> TASKS AND EXERCISES
1 - Answer these questions about the Three Rivers Manufacturing Co. history:
(a) Who organized the company in 1866?
(b) What capital stock does the 1875 gazetteer give for the company?
(c) Who was the inventor of the 1873 circular ripsaw patent assigned to the company?
2 - Format the stretch of the records from the line containing "pose: elev=313.1 azim=174.0" through the line containing "Dot at: (230, 135)" as a Markdown table with the columns Number and Record line. Give each line its own numbered row, and leave out blank lines.

> EXCERPTED PASSAGE
-------------------------
Three Rivers Manufacturing Co.
Three Rivers, MI, U.S.A.
Manufacturer Class: Wood Working Machinery

History
Last Modified: Jun 7 2019 10:34PM by Jeff_Joslin
If you have information to add to this entry, please contact the Site Historian.

In 1866 the Three Rivers Manufacturing Co. was organized by brothers Lorenzo B. Swartwout and William Swartwout. It appears that the Swartwouts left the business by 1876, because in that year L. B. Swartwout started a competitor business under his own name. An 1875 company listing indicates that the company president and treasurer was O. F. Bean, and the secretary was D. W. Shaw.

The company manufactured sawmill machinery, including circular ripsaws, lumber trimmers, gang edgers, and gang lath mills.

Information Sources

  • This company was assigned an 1873 patent for a circular ripsaw used for edging lumber. One of its features is heated feedrolls, "so as to prevent them from clogging from pitch or ice." The same inventor, William G. Caldwell, had an 1875 patent for a "relishing machine" that was not assigned.
  • 1875 Polk's Michigan State Gazetteer and Business Directory mentions, in its summary of Three Rivers, "the Three Rivers Manufacturing Company, with a capital stock of $50,000. This company are running a foundry and machine shop, and making a specialty of an elevated railroad sawing machine, a parallel gang edger and a gang lath mill..." The company listing simply says, "O F Bean pres and treas, D W Shaw, sec."
-------------------------
> Some records
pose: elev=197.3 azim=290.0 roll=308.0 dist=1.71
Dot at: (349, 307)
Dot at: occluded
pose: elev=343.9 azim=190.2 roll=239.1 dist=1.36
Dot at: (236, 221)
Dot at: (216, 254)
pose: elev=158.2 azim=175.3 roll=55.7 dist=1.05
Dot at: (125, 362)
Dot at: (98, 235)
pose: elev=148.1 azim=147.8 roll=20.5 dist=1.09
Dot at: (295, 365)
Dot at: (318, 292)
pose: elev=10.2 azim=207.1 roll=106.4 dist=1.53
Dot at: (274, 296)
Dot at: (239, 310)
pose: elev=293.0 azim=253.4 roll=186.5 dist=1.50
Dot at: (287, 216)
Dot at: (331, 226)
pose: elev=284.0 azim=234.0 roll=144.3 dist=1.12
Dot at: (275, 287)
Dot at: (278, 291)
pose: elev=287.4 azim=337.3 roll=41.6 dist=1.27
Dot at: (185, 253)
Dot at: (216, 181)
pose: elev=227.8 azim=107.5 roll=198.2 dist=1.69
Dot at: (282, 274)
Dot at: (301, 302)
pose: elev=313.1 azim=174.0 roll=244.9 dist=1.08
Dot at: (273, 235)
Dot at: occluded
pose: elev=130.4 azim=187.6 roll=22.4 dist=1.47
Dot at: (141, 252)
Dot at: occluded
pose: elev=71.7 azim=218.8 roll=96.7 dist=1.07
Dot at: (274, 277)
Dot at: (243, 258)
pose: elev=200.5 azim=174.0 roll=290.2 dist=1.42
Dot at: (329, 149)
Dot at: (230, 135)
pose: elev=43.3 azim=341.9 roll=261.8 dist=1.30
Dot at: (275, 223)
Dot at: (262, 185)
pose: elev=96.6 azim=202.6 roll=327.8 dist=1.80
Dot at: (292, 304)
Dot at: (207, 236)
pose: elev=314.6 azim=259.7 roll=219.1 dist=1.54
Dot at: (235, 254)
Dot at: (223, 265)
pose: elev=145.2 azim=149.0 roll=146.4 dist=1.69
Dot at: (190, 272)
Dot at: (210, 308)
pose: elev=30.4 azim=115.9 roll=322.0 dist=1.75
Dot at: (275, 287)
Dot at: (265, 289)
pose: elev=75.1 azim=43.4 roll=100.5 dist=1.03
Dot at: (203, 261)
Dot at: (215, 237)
-------------------------
> FULL ANSWERS
1 -
(a) Brothers Lorenzo B. Swartwout and William Swartwout.
(b) $50,000.
(c) William G. Caldwell.

2 -
| Number | Record line |
|---|---|
| 1 | pose: elev=313.1 azim=174.0 roll=244.9 dist=1.08 |
| 2 | Dot at: (273, 235) |
| 3 | Dot at: occluded |
| 4 | pose: elev=130.4 azim=187.6 roll=22.4 dist=1.47 |
| 5 | Dot at: (141, 252) |
| 6 | Dot at: occluded |
| 7 | pose: elev=71.7 azim=218.8 roll=96.7 dist=1.07 |
| 8 | Dot at: (274, 277) |
| 9 | Dot at: (243, 258) |
| 10 | pose: elev=200.5 azim=174.0 roll=290.2 dist=1.42 |
| 11 | Dot at: (329, 149) |
| 12 | Dot at: (230, 135) |